Serinus Energy says revenue down amid 2025 drilling preparations

Serinus Energy PLC on Monday said in its annual report that 2024 was marked by ‘stable production and commodity prices’.

The Romania and Tunisia-focused oil and gas explorer and developer’s pretax loss was $8.6 million for 2024, narrowed from $11.4 million for 2023.

Revenue however decreased 14% to $15.4 million from $17.9 million, which Chief Executive Officer Jeffrey Auld said ‘[demonstrated] stable production and commodity prices’.

Production totalled 555 barrels of oil equivalent per day, down 14% on-year from 642 boe/d.

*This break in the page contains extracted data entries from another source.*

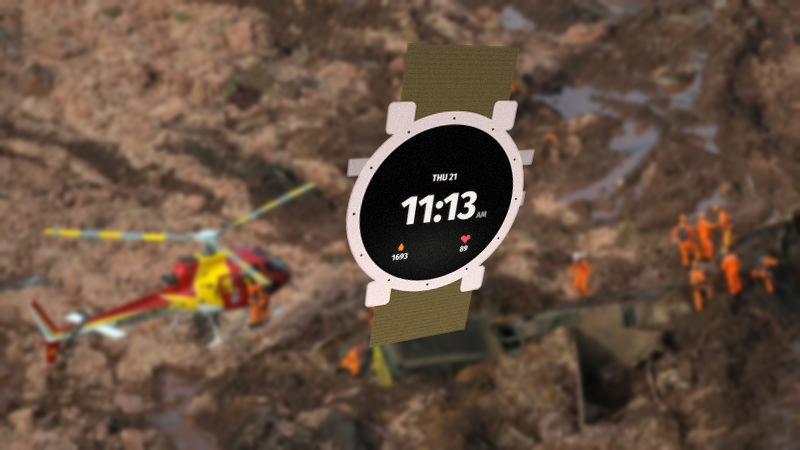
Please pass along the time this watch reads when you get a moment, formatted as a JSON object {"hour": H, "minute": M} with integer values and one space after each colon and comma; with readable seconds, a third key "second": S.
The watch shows {"hour": 11, "minute": 13}
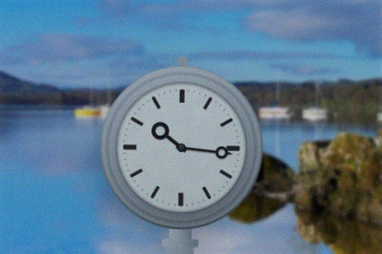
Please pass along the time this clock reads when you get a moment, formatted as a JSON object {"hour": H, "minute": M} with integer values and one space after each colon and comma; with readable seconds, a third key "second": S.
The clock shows {"hour": 10, "minute": 16}
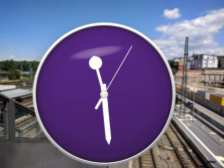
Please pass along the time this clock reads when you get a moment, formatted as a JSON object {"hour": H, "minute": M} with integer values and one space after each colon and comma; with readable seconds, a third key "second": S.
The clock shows {"hour": 11, "minute": 29, "second": 5}
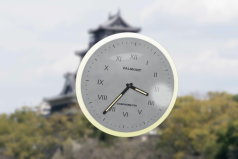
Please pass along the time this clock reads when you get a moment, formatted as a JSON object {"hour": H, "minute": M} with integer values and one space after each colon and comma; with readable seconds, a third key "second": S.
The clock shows {"hour": 3, "minute": 36}
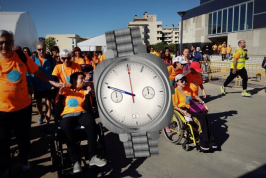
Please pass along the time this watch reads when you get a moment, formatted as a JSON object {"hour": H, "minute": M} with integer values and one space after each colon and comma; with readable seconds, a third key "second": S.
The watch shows {"hour": 9, "minute": 49}
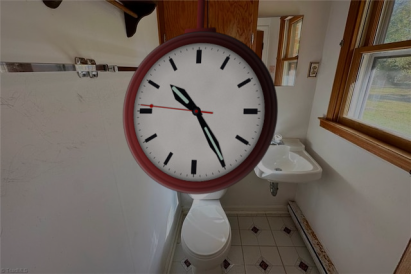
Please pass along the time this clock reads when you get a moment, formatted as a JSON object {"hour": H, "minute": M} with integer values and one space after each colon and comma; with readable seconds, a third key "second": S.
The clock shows {"hour": 10, "minute": 24, "second": 46}
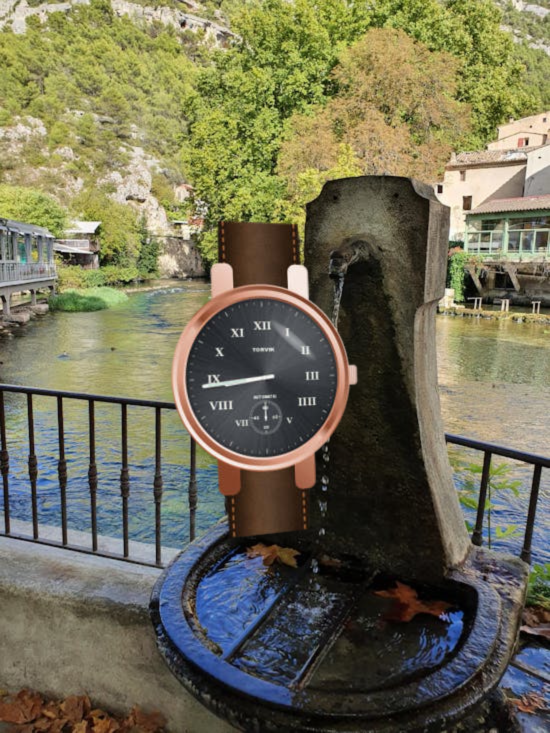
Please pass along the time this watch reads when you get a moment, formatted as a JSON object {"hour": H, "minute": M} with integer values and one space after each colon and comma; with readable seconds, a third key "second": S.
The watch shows {"hour": 8, "minute": 44}
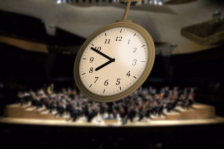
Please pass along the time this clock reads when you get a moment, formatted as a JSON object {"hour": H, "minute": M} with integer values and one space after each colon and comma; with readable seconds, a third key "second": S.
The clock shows {"hour": 7, "minute": 49}
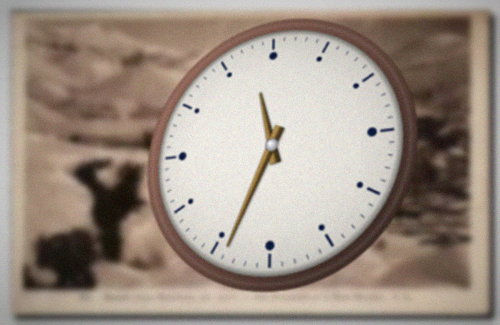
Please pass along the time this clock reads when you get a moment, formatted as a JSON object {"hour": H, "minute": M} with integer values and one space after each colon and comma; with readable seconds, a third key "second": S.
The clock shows {"hour": 11, "minute": 34}
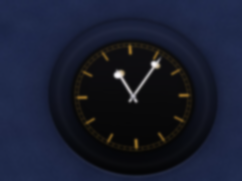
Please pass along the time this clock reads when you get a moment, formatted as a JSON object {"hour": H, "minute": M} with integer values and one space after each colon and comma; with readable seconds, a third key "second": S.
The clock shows {"hour": 11, "minute": 6}
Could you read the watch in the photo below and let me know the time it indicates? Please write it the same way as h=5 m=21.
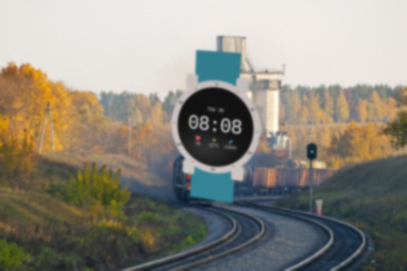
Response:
h=8 m=8
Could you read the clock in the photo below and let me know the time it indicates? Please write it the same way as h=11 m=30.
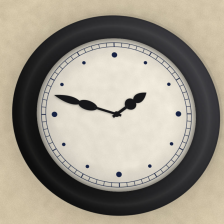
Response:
h=1 m=48
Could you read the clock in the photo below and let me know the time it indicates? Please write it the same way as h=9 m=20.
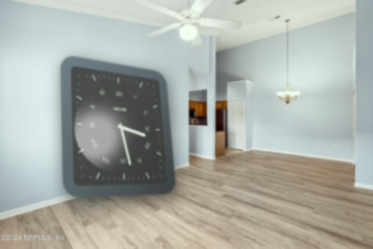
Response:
h=3 m=28
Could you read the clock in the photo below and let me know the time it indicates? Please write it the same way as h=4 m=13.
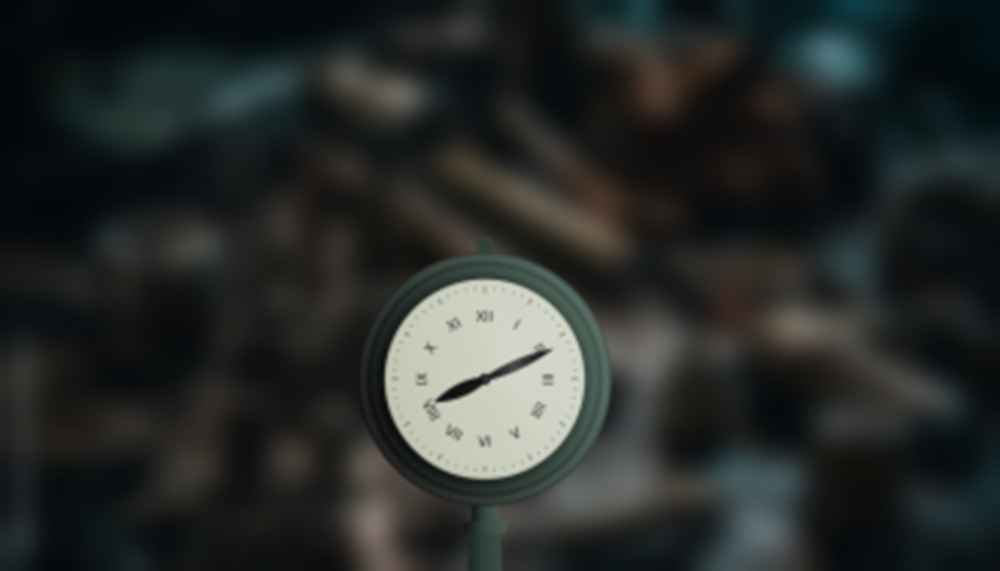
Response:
h=8 m=11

Total administrative expenses meanwhile fell 26% to $3.6 million from $4.9 million, although production expenses rose 1.5% to $8.1 million from $8.0 million.

Serinus, which is ‘currently focused on enhancing production from its Tunisian assets’, also generated $865,000 in cashflow from operating activities, down 55% on-year from $1.9 million, and invested $1.1 million in capital expenditure, down 80% from $5.5 million.

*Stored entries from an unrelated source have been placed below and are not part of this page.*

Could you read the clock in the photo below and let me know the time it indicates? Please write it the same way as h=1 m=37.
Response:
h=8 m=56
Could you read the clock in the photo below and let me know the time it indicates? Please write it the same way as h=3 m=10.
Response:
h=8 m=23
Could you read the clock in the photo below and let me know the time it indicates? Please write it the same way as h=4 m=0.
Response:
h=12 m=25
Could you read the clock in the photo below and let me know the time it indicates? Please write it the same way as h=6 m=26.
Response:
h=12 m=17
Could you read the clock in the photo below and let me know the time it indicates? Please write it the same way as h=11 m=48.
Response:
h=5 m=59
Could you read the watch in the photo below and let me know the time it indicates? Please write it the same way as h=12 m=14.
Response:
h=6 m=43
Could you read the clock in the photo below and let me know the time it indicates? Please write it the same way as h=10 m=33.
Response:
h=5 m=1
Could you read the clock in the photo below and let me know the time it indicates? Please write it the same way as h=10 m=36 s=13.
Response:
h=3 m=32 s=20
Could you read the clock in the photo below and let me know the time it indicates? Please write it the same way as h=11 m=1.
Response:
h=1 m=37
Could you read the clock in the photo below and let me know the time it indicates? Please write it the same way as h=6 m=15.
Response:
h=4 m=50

Chair Lukasz Redziniak said Serinus spent 2024 ‘in preparations for drilling operations in 2025’, adding: ‘I am pleased to say that the team has been diligent in their efforts and all long-lead items are in [Tunisia] ready to begin operations in 2025.’

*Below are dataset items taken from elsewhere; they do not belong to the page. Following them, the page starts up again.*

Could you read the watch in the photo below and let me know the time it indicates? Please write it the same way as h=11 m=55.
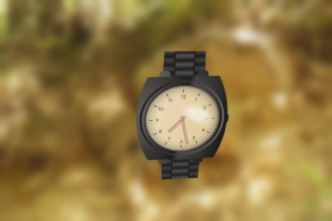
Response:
h=7 m=28
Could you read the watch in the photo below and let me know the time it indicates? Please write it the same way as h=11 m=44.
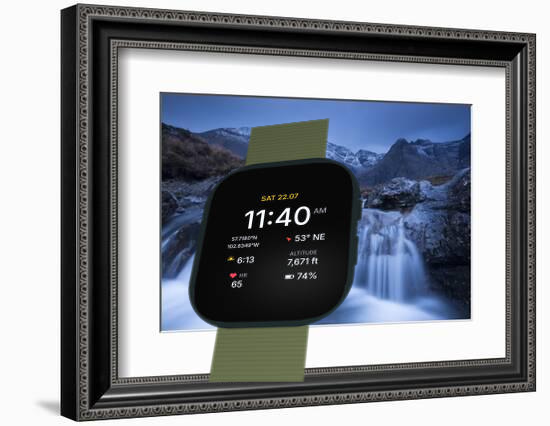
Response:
h=11 m=40
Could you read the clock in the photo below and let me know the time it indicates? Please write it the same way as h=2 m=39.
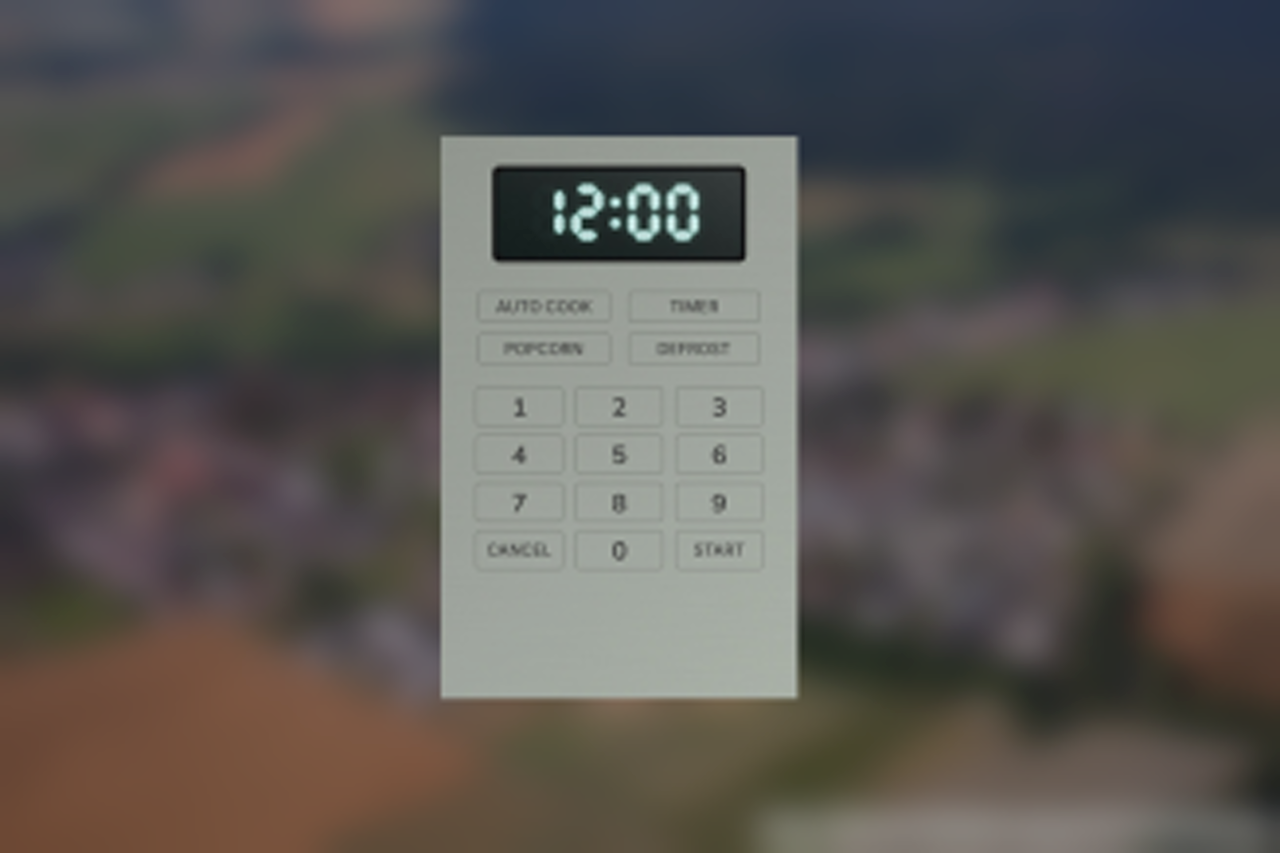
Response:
h=12 m=0
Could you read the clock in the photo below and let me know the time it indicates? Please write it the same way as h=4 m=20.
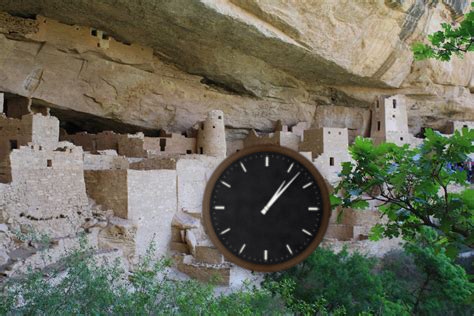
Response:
h=1 m=7
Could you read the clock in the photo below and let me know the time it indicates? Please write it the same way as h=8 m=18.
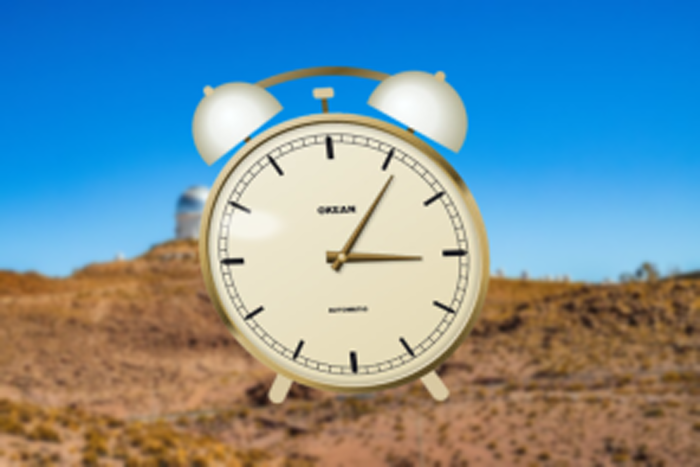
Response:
h=3 m=6
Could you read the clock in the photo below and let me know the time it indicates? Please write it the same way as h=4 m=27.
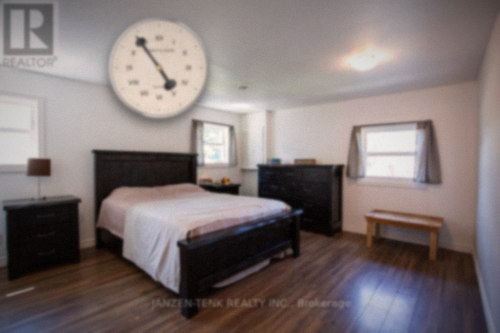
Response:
h=4 m=54
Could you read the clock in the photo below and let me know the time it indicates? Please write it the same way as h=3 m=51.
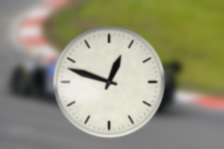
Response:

CEO Auld further commented: ‘Our 2024 results reflect both the challenges and opportunities as we navigate a complex energy landscape in both of our business units.

‘Operationally 2024 was a year where the group accrued cash, refined its drilling and development plans and put in place the equipment, manpower and technical knowledge to progress developments in 2025.’

He continued: ‘Looking ahead we are eager to commence the well side-track at the Sabria W-1 well...Third-party estimates suggest that incremental gross production from the introduction of this pump could exceed 400 boe/d.’

Shares in Serinus were down 5.5% at 2.51 pence on Monday afternoon in London.